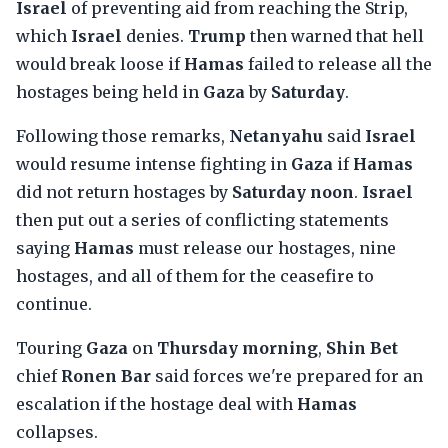
Israel
of preventing aid from reaching the Strip,
which
Israel
denies.
Trump
then warned that hell
would break loose if
Hamas
failed to release all the
hostages being held in
Gaza
by
Saturday
.
Following those remarks,
Netanyahu
said
Israel
would resume intense fighting in
Gaza
if
Hamas
did not return hostages by
Saturday noon
.
Israel
then put out a series of conflicting statements
saying
Hamas
must release our hostages, nine
hostages, and all of them for the ceasefire to
continue.
Touring
Gaza
on
Thursday morning
,
Shin Bet
chief
Ronen Bar
said forces we're prepared for an
escalation if the hostage deal with
Hamas
collapses.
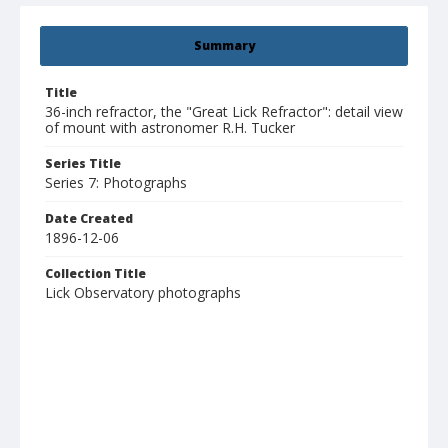
Summary
Title
36-inch refractor, the "Great Lick Refractor": detail view
of mount with astronomer R.H. Tucker
Series Title
Series 7: Photographs
Date Created
1896-12-06
Collection Title
Lick Observatory photographs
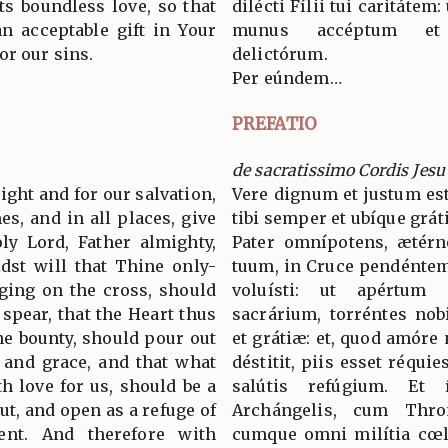
ts boundless love, so that
dilécti Fílii tui caritátem:
n acceptable gift in Your
munus accéptum et 
or our sins.
delictórum.
Per eúndem…
PREFATIO
de sacratissimo Cordis Jesu
 right and for our salvation,
Vere dignum et justum est
es, and in all places, give
tibi semper et ubíque grát
ly Lord, Father almighty,
Pater omnípotens, ætérn
dst will that Thine only-
tuum, in Cruce pendéntem,
ging on the cross, should
voluísti: ut apértum C
 spear, that the Heart thus
sacrárium, torréntes nob
ne bounty, should pour out
et grátiæ: et, quod amóre
 and grace, and that what
déstitit, piis esset réqui
h love for us, should be a
salútis refúgium. Et
ut, and open as a refuge of
Archángelis, cum Thro
tent. And therefore with
cumque omni milítia cœl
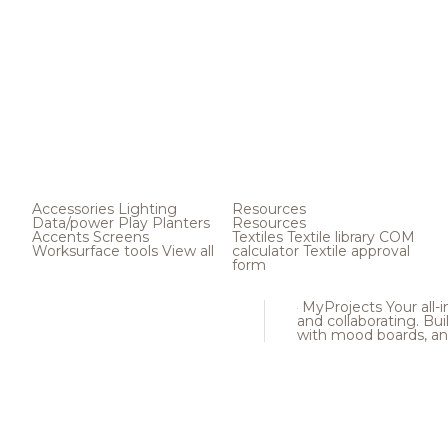
Accessories
Lighting
Resources
Data/power
Play
Planters
Resources
Accents
Screens
Textiles
Textile library
COM
Worksurface tools
View all
calculator
Textile approval
form
MyProjects
Your all-
and collaborating. Buil
with mood boards, an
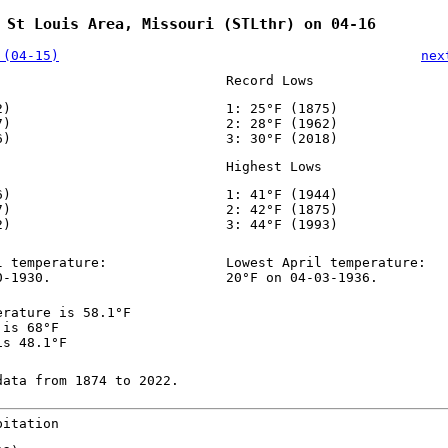
 St Louis Area, Missouri (STLthr) on 04-16
 (04-15)
nex
Record Lows
2)
1: 25°F (1875)
7)
2: 28°F (1962)
6)
3: 30°F (2018)
Highest Lows
6)
1: 41°F (1944)
7)
2: 42°F (1875)
2)
3: 44°F (1993)
l temperature:
Lowest April temperature:
0-1930.
20°F on 04-03-1936.
erature is 58.1°F
 is 68°F
is 48.1°F
data from 1874 to 2022.
pitation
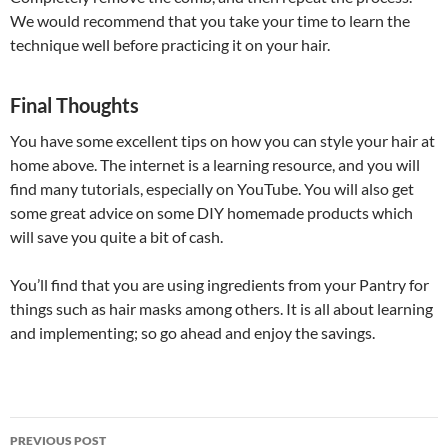
We would recommend that you take your time to learn the
technique well before practicing it on your hair.
Final Thoughts
You have some excellent tips on how you can style your hair at
home above. The internet is a learning resource, and you will
find many tutorials, especially on YouTube. You will also get
some great advice on some DIY homemade products which
will save you quite a bit of cash.
You’ll find that you are using ingredients from your Pantry for
things such as hair masks among others. It is all about learning
and implementing; so go ahead and enjoy the savings.
Post
PREVIOUS POST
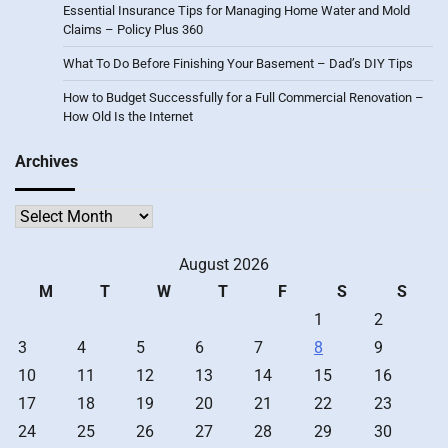
Essential Insurance Tips for Managing Home Water and Mold
Claims – Policy Plus 360
What To Do Before Finishing Your Basement – Dad’s DIY Tips
How to Budget Successfully for a Full Commercial Renovation –
How Old Is the Internet
Archives
Archives
August 2026
M
T
W
T
F
S
S
1
2
3
4
5
6
7
8
9
10
11
12
13
14
15
16
17
18
19
20
21
22
23
24
25
26
27
28
29
30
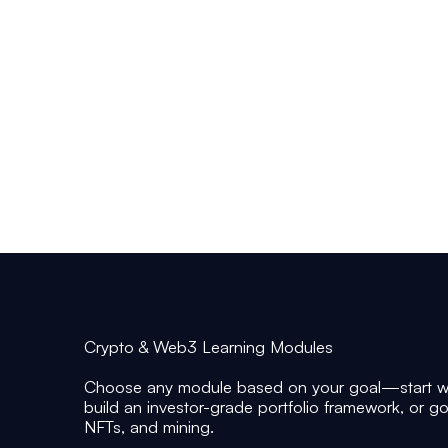
• Beginners who want a clear, reliable entry
point into crypto without speculation-driven
noise
• Investors who want frameworks for
allocation, portfolio construction, and risk
controls
• Learners who want to understand DeFi,
NFTs, and mining as investable sub-sectors
—not trends
Crypto & Web3 Learning Modules
Choose any module based on your goal—start wi
build an investor-grade portfolio framework, or g
NFTs, and mining.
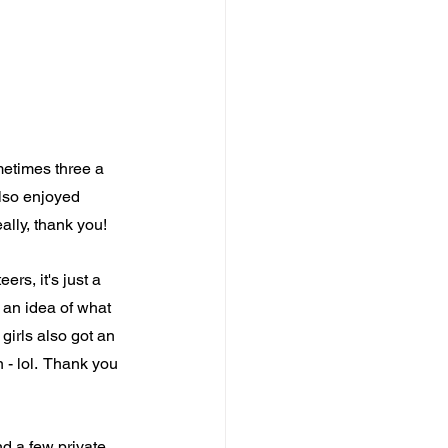
etimes three a 
also enjoyed 
ally, thank you!
rs, it's just a 
t an idea of what 
girls also got an 
- lol.  Thank you 
nd a few private 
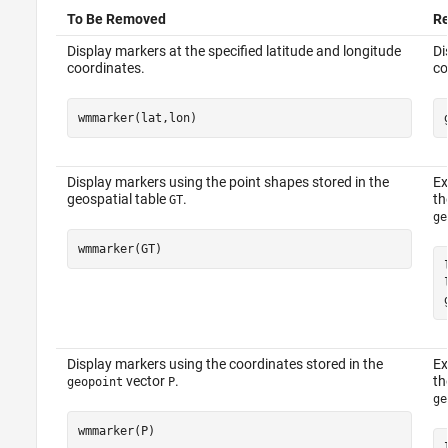
To Be Removed
R
Display markers at the specified latitude and longitude
Di
coordinates.
co
wmmarker(lat,lon)
Display markers using the point shapes stored in the
Ex
geospatial table
.
th
GT
ge
wmmarker(GT)
Display markers using the coordinates stored in the
Ex
vector
.
t
geopoint
P
ge
wmmarker(P)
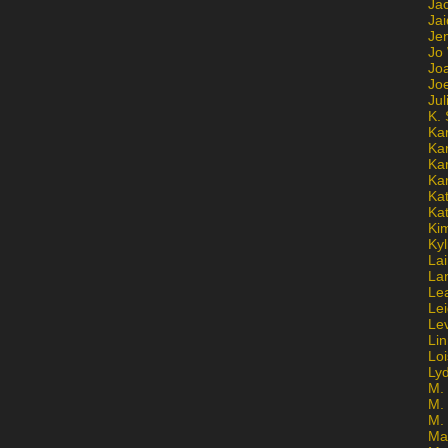
Ja
Jai
Jen
Jo
Jo
Jo
Ju
K. 
Ka
Ka
Ka
Ka
Kat
Ka
Ki
Kyl
Lai
La
Le
Le
Le
Lin
Lo
Ly
M. 
M.
M.
Ma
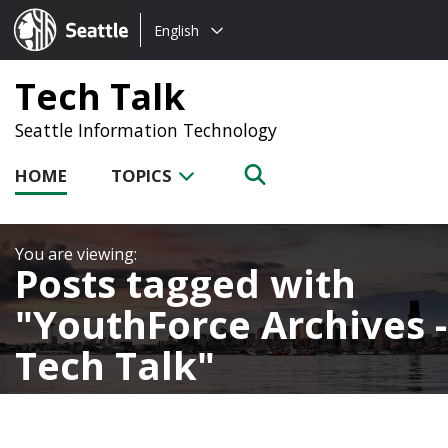
Choose
Seattle.gov
English
a
language:
Tech Talk
Seattle Information Technology
HOME
TOPICS
Posts tagged with
YouthForce Archives -
Tech Talk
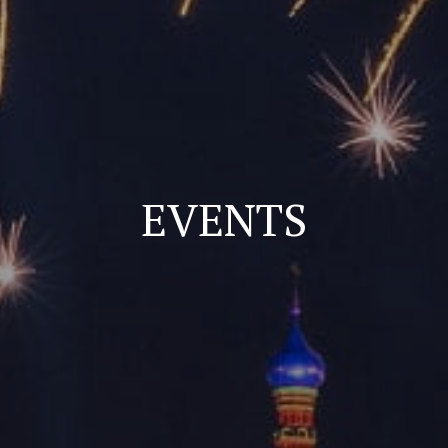
EVENTS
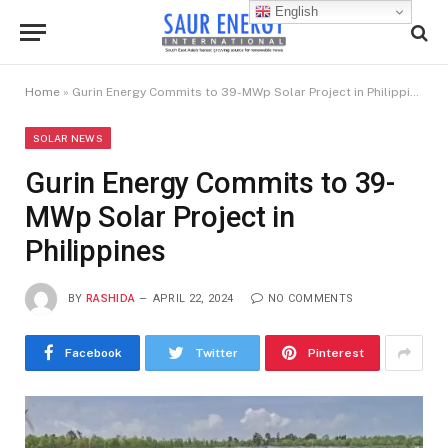
English
Home
»
Gurin Energy Commits to 39-MWp Solar Project in Philippines
SOLAR NEWS
Gurin Energy Commits to 39-
MWp Solar Project in
Philippines
BY
RASHIDA
APRIL 22, 2024
NO COMMENTS
Facebook
Twitter
Pinterest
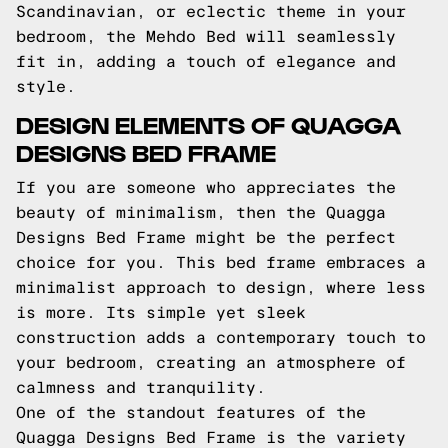
Scandinavian, or eclectic theme in your
bedroom, the Mehdo Bed will seamlessly
fit in, adding a touch of elegance and
style.
DESIGN ELEMENTS OF QUAGGA
DESIGNS BED FRAME
If you are someone who appreciates the
beauty of minimalism, then the Quagga
Designs Bed Frame might be the perfect
choice for you. This bed frame embraces a
minimalist approach to design, where less
is more. Its simple yet sleek
construction adds a contemporary touch to
your bedroom, creating an atmosphere of
calmness and tranquility.
One of the standout features of the
Quagga Designs Bed Frame is the variety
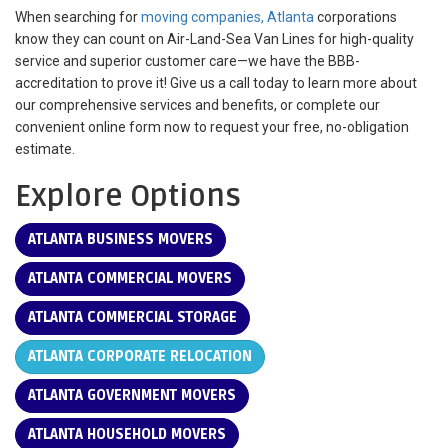
When searching for
moving companies, Atlanta
corporations
know they can count on Air-Land-Sea Van Lines for high-quality
service and superior customer care—we have the BBB-
accreditation to prove it! Give us a call today to learn more about
our comprehensive services and benefits, or complete our
convenient online form now to request your free, no-obligation
estimate.
Explore Options
ATLANTA BUSINESS MOVERS
ATLANTA COMMERCIAL MOVERS
ATLANTA COMMERCIAL STORAGE
ATLANTA CORPORATE RELOCATION
ATLANTA GOVERNMENT MOVERS
ATLANTA HOUSEHOLD MOVERS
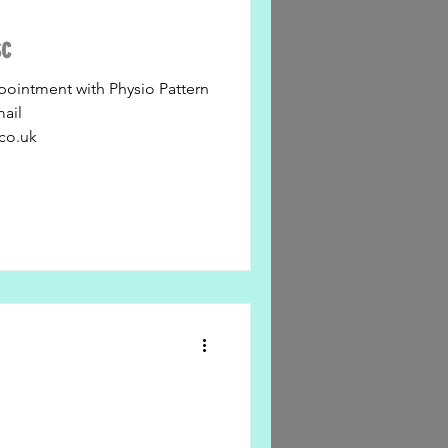
sc
pointment with Physio Pattern
mail
co.uk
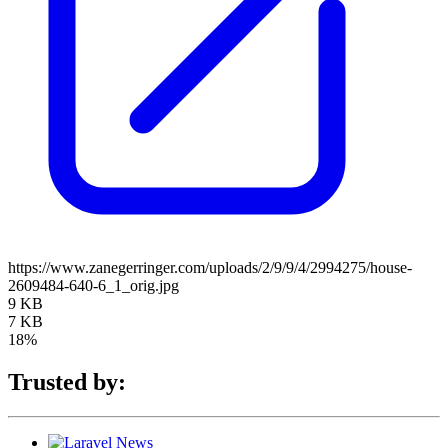
https://www.zanegerringer.com/uploads/2/9/9/4/2994275/house-
2609484-640-6_1_orig.jpg
9 KB
7 KB
18%
Trusted by:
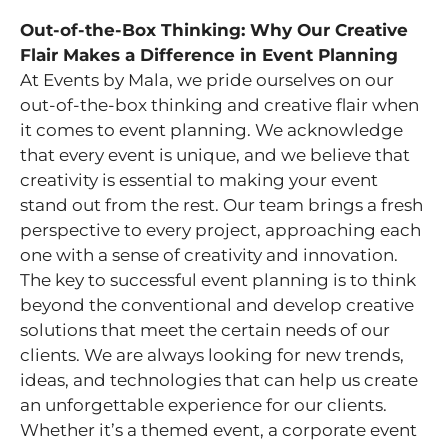
Out-of-the-Box Thinking: Why Our Creative
Flair Makes a Difference in Event Planning
At Events by Mala, we pride ourselves on our
out-of-the-box thinking and creative flair when
it comes to event planning. We acknowledge
that every event is unique, and we believe that
creativity is essential to making your event
stand out from the rest. Our team brings a fresh
perspective to every project, approaching each
one with a sense of creativity and innovation.
The key to successful event planning is to think
beyond the conventional and develop creative
solutions that meet the certain needs of our
clients. We are always looking for new trends,
ideas, and technologies that can help us create
an unforgettable experience for our clients.
Whether it’s a themed event, a corporate event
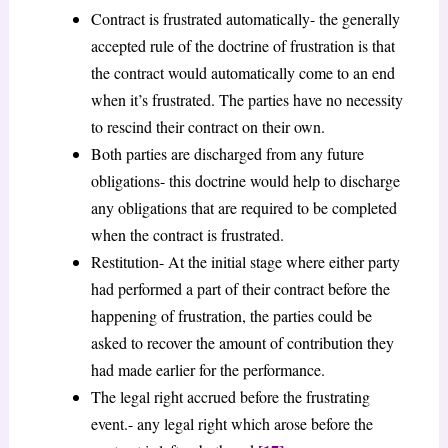
Contract is frustrated automatically- the generally
accepted rule of the doctrine of frustration is that
the contract would automatically come to an end
when it’s frustrated. The parties have no necessity
to rescind their contract on their own.
Both parties are discharged from any future
obligations- this doctrine would help to discharge
any obligations that are required to be completed
when the contract is frustrated.
Restitution- At the initial stage where either party
had performed a part of their contract before the
happening of frustration, the parties could be
asked to recover the amount of contribution they
had made earlier for the performance.
The legal right accrued before the frustrating
event.- any legal right which arose before the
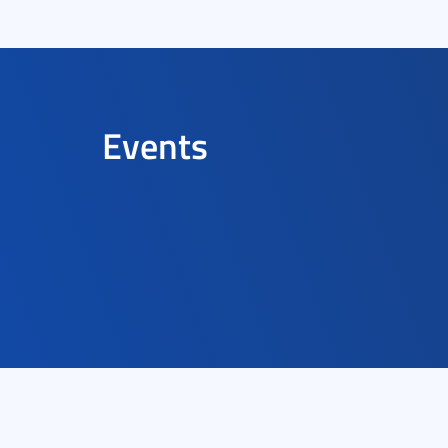
Events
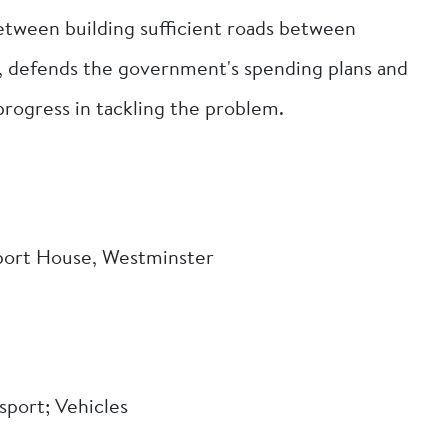
 between building sufficient roads between
, defends the government's spending plans and
 progress in tackling the problem.
port House, Westminster
sport; Vehicles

WHAT IS EXPECTED
Pick out the lines above that hold the string "Display" and show them.

TASK RESPONSE
Display markers at the specified latitude and longitude
Display markers using the point shapes stored in the
Display markers using the coordinates stored in the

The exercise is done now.